• _GIVEN PROBLEM_
Rewrite the stretch from the start of the records through the line containing "genus: Cyperus", changing "phylum" to "division" and keeping everything else the same.

• _SOURCE DATA_

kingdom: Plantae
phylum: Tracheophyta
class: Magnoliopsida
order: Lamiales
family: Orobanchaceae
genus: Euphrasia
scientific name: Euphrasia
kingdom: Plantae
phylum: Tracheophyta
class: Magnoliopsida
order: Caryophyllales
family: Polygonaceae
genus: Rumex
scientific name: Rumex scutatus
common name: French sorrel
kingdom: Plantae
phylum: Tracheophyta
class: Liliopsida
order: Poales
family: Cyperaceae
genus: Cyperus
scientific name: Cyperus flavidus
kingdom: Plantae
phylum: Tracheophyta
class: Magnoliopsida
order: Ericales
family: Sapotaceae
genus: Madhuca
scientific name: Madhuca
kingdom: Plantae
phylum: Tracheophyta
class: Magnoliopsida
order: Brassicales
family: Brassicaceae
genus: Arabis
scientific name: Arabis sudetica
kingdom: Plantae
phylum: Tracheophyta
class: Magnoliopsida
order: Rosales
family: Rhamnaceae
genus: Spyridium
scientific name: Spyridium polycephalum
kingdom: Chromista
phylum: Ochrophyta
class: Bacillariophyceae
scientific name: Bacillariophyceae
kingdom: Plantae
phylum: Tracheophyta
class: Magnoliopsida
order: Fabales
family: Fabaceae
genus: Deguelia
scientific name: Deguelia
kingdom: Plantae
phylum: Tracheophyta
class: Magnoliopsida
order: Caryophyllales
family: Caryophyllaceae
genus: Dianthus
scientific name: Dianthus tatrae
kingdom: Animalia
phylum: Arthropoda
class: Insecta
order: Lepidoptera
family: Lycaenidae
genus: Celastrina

• _WORKED SOLUTION_
kingdom: Plantae
division: Tracheophyta
class: Magnoliopsida
order: Lamiales
family: Orobanchaceae
genus: Euphrasia
scientific name: Euphrasia
kingdom: Plantae
division: Tracheophyta
class: Magnoliopsida
order: Caryophyllales
family: Polygonaceae
genus: Rumex
scientific name: Rumex scutatus
common name: French sorrel
kingdom: Plantae
division: Tracheophyta
class: Liliopsida
order: Poales
family: Cyperaceae
genus: Cyperus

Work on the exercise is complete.